Rabbi Haim Amsallem
Rabbi Haim AmsallemIsrael news photo: Flash 90

Former Shas MK Rabbi Haim Amsallem regrets not joining the Bayit Yehudi party in the last elections, despite offers to do so by the religious Zionist party.

In an interview with Arutz Sheva, Amsallem revealed that before the elections, there were “understandings between members of Bayit Yehudi and myself,” regarding an agreement to join forces. The plan was to have Amsallem run as the sole hareidi candidate on the Bayit Yehudi list. Instead, he ran at the head of an independent list, Am Shalem, which failed to pass the minimum threshold for entering the Knesset.

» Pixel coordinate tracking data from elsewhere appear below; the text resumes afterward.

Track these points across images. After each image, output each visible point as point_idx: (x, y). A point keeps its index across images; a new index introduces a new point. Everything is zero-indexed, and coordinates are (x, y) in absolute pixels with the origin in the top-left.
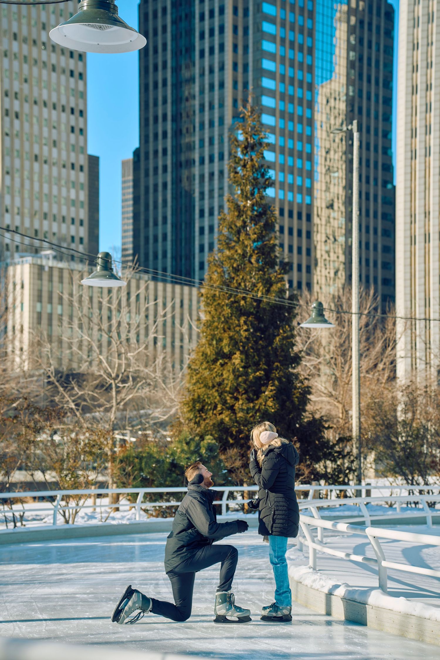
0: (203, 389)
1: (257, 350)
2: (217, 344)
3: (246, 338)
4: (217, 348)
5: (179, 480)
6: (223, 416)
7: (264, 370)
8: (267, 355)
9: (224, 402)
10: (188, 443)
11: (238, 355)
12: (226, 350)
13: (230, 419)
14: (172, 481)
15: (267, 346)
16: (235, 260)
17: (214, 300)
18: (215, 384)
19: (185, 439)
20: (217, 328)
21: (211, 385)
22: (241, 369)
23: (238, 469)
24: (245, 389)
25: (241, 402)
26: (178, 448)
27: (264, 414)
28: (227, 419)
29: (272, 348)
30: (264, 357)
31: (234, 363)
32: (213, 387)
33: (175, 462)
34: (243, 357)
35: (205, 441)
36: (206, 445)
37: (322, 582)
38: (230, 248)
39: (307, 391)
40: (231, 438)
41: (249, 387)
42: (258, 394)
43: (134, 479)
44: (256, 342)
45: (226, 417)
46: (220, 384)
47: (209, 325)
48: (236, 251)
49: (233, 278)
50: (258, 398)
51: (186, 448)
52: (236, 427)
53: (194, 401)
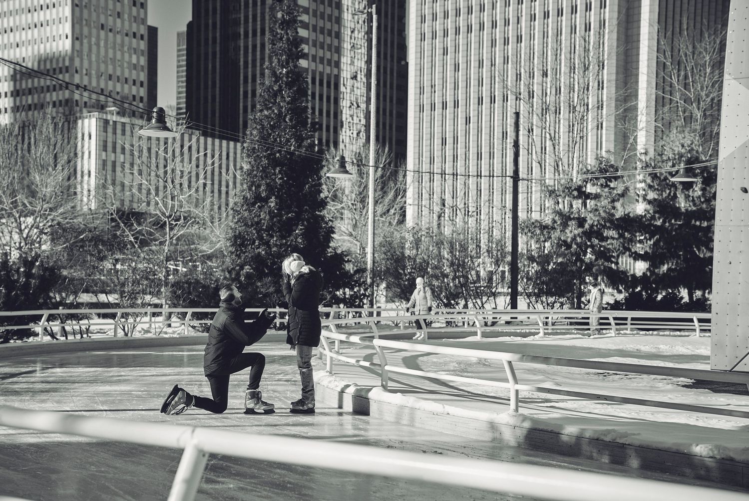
0: (244, 227)
1: (289, 195)
2: (255, 189)
3: (280, 185)
4: (256, 193)
6: (260, 250)
8: (298, 200)
10: (230, 272)
11: (273, 199)
12: (263, 195)
13: (266, 253)
15: (298, 192)
16: (273, 118)
17: (254, 152)
18: (254, 223)
20: (256, 176)
21: (250, 224)
22: (276, 211)
23: (272, 294)
24: (278, 228)
25: (275, 239)
28: (263, 253)
29: (302, 194)
30: (296, 201)
31: (270, 206)
32: (252, 225)
34: (278, 201)
35: (244, 270)
36: (245, 274)
37: (336, 383)
38: (267, 109)
39: (331, 230)
40: (267, 268)
41: (282, 226)
42: (290, 232)
43: (184, 301)
44: (289, 189)
45: (262, 251)
46: (258, 223)
47: (249, 173)
48: (273, 111)
49: (271, 134)
50: (289, 236)
51: (228, 276)
52: (271, 259)
53: (236, 237)
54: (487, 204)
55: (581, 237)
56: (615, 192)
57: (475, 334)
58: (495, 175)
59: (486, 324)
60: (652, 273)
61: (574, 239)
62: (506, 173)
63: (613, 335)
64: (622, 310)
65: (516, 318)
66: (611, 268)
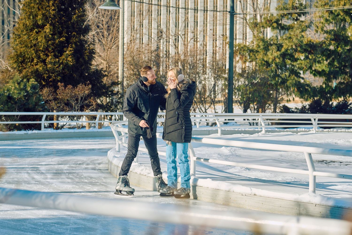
0: (24, 48)
1: (61, 24)
2: (33, 18)
3: (53, 15)
4: (33, 21)
5: (14, 107)
6: (38, 67)
7: (66, 37)
8: (68, 28)
9: (39, 57)
10: (19, 84)
11: (48, 26)
12: (40, 23)
13: (43, 69)
14: (8, 108)
15: (67, 21)
18: (33, 45)
19: (17, 81)
20: (34, 8)
21: (29, 45)
22: (50, 36)
23: (50, 101)
24: (52, 49)
25: (50, 58)
26: (12, 86)
27: (65, 66)
28: (41, 68)
29: (71, 22)
30: (66, 28)
31: (45, 32)
32: (31, 47)
33: (11, 95)
34: (52, 27)
35: (30, 82)
36: (30, 85)
39: (92, 52)
40: (44, 81)
41: (56, 48)
42: (61, 52)
44: (61, 18)
45: (40, 67)
46: (35, 45)
47: (27, 5)
50: (61, 56)
51: (17, 87)
52: (47, 74)
53: (18, 56)
54: (202, 33)
55: (279, 58)
56: (304, 24)
57: (216, 132)
58: (208, 10)
59: (208, 124)
60: (327, 85)
61: (274, 59)
62: (217, 9)
63: (314, 132)
64: (308, 113)
65: (234, 120)
66: (299, 82)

"I believe that the hareidi and non-hareidi sephardic public is close to the religious Zionist outlook,” he said. “We should not have proceeded in two separate forces. If [secular] MK Ayelet Shaked was able to find her place in Bayit Yehudi... I imagine that the Am Shalem movement could also have done that, and that is a missed opportunity. Mine, and Bayit Yehudi's, too."

Amsallem predicted that Shas will shrink in size. “Shas as a magnet for the Sephardic public is at the end of its road,” he said. “Eventually, Shas will turn into a sephardic hareidi party like its Lithuanian twin sister [United Torah Judaism]. This is a public that will stand at two to three Knesset seats.

“The masses of moderate sephardim, most of whom wear knitted kippot, residents of the periphery and the development towns, understand today that it was an illusion, a deception,” he went on. “They understand that Rabbi Ovadia Yosef is the last in the line of Sephardic rabbis, because the other rabbis have already studied in the Ashkenazi yeshivas. They are Sephardim, true, but their path is not the path of Sephardic halakha and legal decisions.”

Amsallem was elected into the 18th Knesset on the Shas list but quickly became a pariah in the party after voicing independent dissenting opinions on issues such as the alleged discrimination against Sephardic girls at a hareidi school in Emanuel, and accusing Sephardic hareidi leaders of kowtowing to the Ashkenazi-Lithuanian hareidi stream.